Your instructions: Copy each line of the entries that contains the word "toàn".
-- Supplied entries follows --
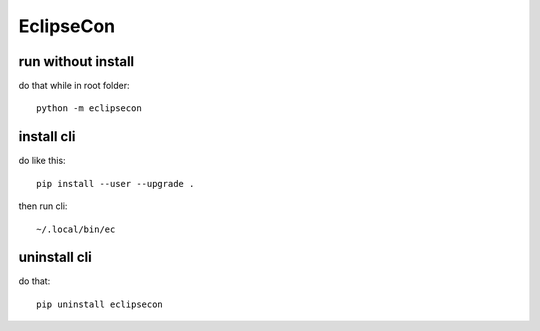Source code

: EclipseCon
==========

run without install
-------------------

do that while in root folder::

  python -m eclipsecon

install cli
-----------

do like this::

  pip install --user --upgrade .

then run cli::

  ~/.local/bin/ec

uninstall cli
-------------

do that::

  pip uninstall eclipsecon


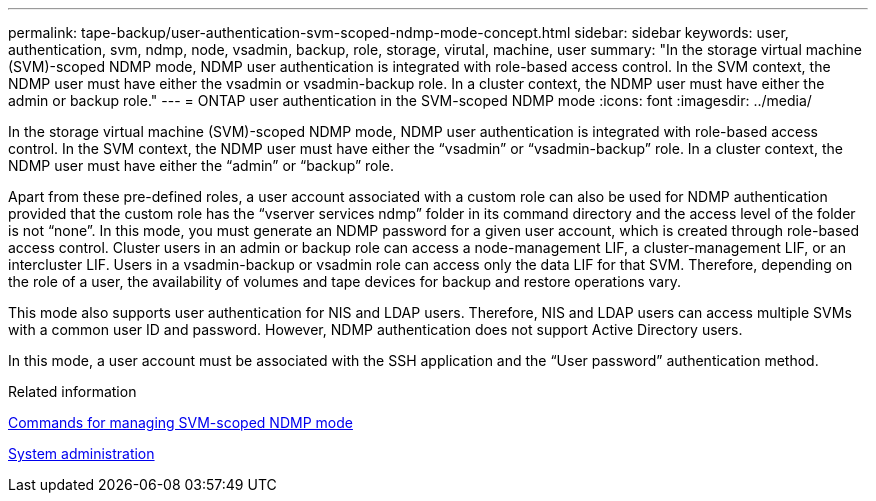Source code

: ---
permalink: tape-backup/user-authentication-svm-scoped-ndmp-mode-concept.html
sidebar: sidebar
keywords: user, authentication, svm, ndmp, node, vsadmin, backup, role, storage, virutal, machine, user
summary: "In the storage virtual machine (SVM)-scoped NDMP mode, NDMP user authentication is integrated with role-based access control. In the SVM context, the NDMP user must have either the vsadmin or vsadmin-backup role. In a cluster context, the NDMP user must have either the admin or backup role."
---
= ONTAP user authentication in the SVM-scoped NDMP mode
:icons: font
:imagesdir: ../media/

[.lead]
In the storage virtual machine (SVM)-scoped NDMP mode, NDMP user authentication is integrated with role-based access control. In the SVM context, the NDMP user must have either the "`vsadmin`" or "`vsadmin-backup`" role. In a cluster context, the NDMP user must have either the "`admin`" or "`backup`" role.

Apart from these pre-defined roles, a user account associated with a custom role can also be used for NDMP authentication provided that the custom role has the "`vserver services ndmp`" folder in its command directory and the access level of the folder is not "`none`". In this mode, you must generate an NDMP password for a given user account, which is created through role-based access control. Cluster users in an admin or backup role can access a node-management LIF, a cluster-management LIF, or an intercluster LIF. Users in a vsadmin-backup or vsadmin role can access only the data LIF for that SVM. Therefore, depending on the role of a user, the availability of volumes and tape devices for backup and restore operations vary.

This mode also supports user authentication for NIS and LDAP users. Therefore, NIS and LDAP users can access multiple SVMs with a common user ID and password. However, NDMP authentication does not support Active Directory users.

In this mode, a user account must be associated with the SSH application and the "`User password`" authentication method.

.Related information

xref:commands-manage-svm-scoped-ndmp-reference.adoc[Commands for managing SVM-scoped NDMP mode]

link:../system-admin/index.html[System administration]

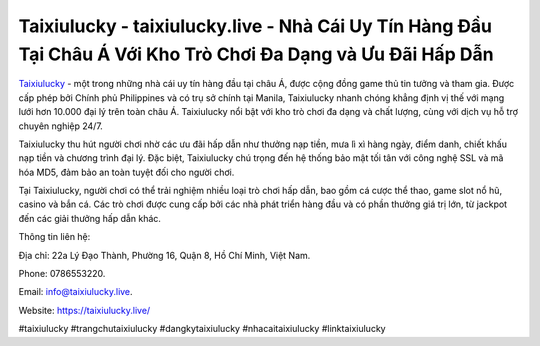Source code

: Taixiulucky - taixiulucky.live - Nhà Cái Uy Tín Hàng Đầu Tại Châu Á Với Kho Trò Chơi Đa Dạng và Ưu Đãi Hấp Dẫn
===================================

`Taixiulucky <https://taixiulucky.live/>`_ - một trong những nhà cái uy tín hàng đầu tại châu Á, được cộng đồng game thủ tin tưởng và tham gia. Được cấp phép bởi Chính phủ Philippines và có trụ sở chính tại Manila, Taixiulucky nhanh chóng khẳng định vị thế với mạng lưới hơn 10.000 đại lý trên toàn châu Á. Taixiulucky nổi bật với kho trò chơi đa dạng và chất lượng, cùng với dịch vụ hỗ trợ chuyên nghiệp 24/7.

Taixiulucky thu hút người chơi nhờ các ưu đãi hấp dẫn như thưởng nạp tiền, mưa lì xì hàng ngày, điểm danh, chiết khấu nạp tiền và chương trình đại lý. Đặc biệt, Taixiulucky chú trọng đến hệ thống bảo mật tối tân với công nghệ SSL và mã hóa MD5, đảm bảo an toàn tuyệt đối cho người chơi.

Tại Taixiulucky, người chơi có thể trải nghiệm nhiều loại trò chơi hấp dẫn, bao gồm cá cược thể thao, game slot nổ hũ, casino và bắn cá. Các trò chơi được cung cấp bởi các nhà phát triển hàng đầu và có phần thưởng giá trị lớn, từ jackpot đến các giải thưởng hấp dẫn khác.

Thông tin liên hệ: 

Địa chỉ: 22a Lý Đạo Thành, Phường 16, Quận 8, Hồ Chí Minh, Việt Nam. 

Phone: 0786553220. 

Email: info@taixiulucky.live. 

Website: https://taixiulucky.live/

#taixiulucky #trangchutaixiulucky #dangkytaixiulucky #nhacaitaixiulucky #linktaixiulucky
-- Supplied entries concluded --
Result of the exercise:
`Taixiulucky <https://taixiulucky.live/>`_ - một trong những nhà cái uy tín hàng đầu tại châu Á, được cộng đồng game thủ tin tưởng và tham gia. Được cấp phép bởi Chính phủ Philippines và có trụ sở chính tại Manila, Taixiulucky nhanh chóng khẳng định vị thế với mạng lưới hơn 10.000 đại lý trên toàn châu Á. Taixiulucky nổi bật với kho trò chơi đa dạng và chất lượng, cùng với dịch vụ hỗ trợ chuyên nghiệp 24/7.
Taixiulucky thu hút người chơi nhờ các ưu đãi hấp dẫn như thưởng nạp tiền, mưa lì xì hàng ngày, điểm danh, chiết khấu nạp tiền và chương trình đại lý. Đặc biệt, Taixiulucky chú trọng đến hệ thống bảo mật tối tân với công nghệ SSL và mã hóa MD5, đảm bảo an toàn tuyệt đối cho người chơi.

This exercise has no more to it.